"Your Honour! Make straight for Kistentin," the old sailor tells you, turning back in order to verify the direction which you are giving to the boat on the right of the rudder.
"She has still all her guns," remarks the fair-haired lad, passing by the vessel, and scrutinizing it.
"Why, of course. She is a new boat: Kornílov has been living on her," remarked the old man, also gazing at the vessel.
"I declare, it did burst!" says the boy, gazing, after a prolonged silence, at the white cloud of a dispersing smoke, which had suddenly appeared high over the southern bay, and which is accompanied by the sharp sound of an exploding bomb.
"He is firing to-day from the new battery," adds the old man, with equanimity spitting on his hand. "Come now, give way, Míshka, let us overtake the long-boat!" And your boat moves more rapidly ahead over the broadly billowing bay, really overtakes the heavy long-boat filled with some kind of bags, and unevenly propelled by awkward soldiers, and lands, among numerous craft alongside the shore, at the Gráfskaya quay.

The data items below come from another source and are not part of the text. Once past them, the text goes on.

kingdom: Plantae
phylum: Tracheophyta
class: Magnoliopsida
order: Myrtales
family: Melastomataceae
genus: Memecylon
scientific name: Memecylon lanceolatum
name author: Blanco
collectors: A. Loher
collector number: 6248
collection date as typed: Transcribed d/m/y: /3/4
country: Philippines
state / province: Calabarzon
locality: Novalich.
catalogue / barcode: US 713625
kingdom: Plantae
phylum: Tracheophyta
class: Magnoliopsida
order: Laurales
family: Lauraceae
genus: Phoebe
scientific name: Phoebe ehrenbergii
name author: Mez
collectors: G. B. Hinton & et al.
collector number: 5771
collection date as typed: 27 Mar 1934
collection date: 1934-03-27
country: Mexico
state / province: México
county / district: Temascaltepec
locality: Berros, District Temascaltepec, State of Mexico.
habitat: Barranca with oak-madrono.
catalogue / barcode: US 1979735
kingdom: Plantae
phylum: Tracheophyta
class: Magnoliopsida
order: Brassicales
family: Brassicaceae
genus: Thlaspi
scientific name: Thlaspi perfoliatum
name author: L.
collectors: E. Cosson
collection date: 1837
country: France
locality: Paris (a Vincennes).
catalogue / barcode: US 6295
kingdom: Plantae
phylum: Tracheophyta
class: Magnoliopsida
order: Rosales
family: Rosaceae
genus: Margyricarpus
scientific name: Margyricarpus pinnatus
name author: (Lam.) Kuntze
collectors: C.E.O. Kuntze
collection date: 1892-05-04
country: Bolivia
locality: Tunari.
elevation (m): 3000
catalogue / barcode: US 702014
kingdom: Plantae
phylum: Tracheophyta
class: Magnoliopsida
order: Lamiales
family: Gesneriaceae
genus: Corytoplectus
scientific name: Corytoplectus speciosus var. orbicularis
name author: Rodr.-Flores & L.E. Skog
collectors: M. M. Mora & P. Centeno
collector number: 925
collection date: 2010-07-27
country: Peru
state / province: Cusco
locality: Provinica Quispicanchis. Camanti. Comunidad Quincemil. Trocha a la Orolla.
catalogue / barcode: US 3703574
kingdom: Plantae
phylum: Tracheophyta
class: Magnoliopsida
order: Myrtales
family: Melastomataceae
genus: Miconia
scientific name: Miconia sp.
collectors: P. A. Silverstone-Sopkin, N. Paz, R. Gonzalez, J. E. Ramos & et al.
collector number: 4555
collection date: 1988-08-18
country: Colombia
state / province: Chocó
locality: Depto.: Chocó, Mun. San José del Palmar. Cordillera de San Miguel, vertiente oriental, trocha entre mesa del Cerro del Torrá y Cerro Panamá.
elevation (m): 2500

On the shore move about noisily groups of soldiers in gray, sailors in black, and women in variegated attires. Women are selling rolls; Russian peasants with samovárs cry, "Hot sbiten;" and right here on the very first steps lie in disorder rusty shells, bombs, canister-shot, and cast-iron cannon of various calibres. A little farther off is a large square, where are scattered huge beams, gun-carriages, sleeping soldiers; here stand horses, carts, green ordnance and caissons, and infantry scaffolding; there move about soldiers, sailors, officers, women, children, and merchants; there carts with hay, with bags, and with
- The steamer Constantine.
- A drink composed of hot water and honey. Sometimes capsicum and other spices are added.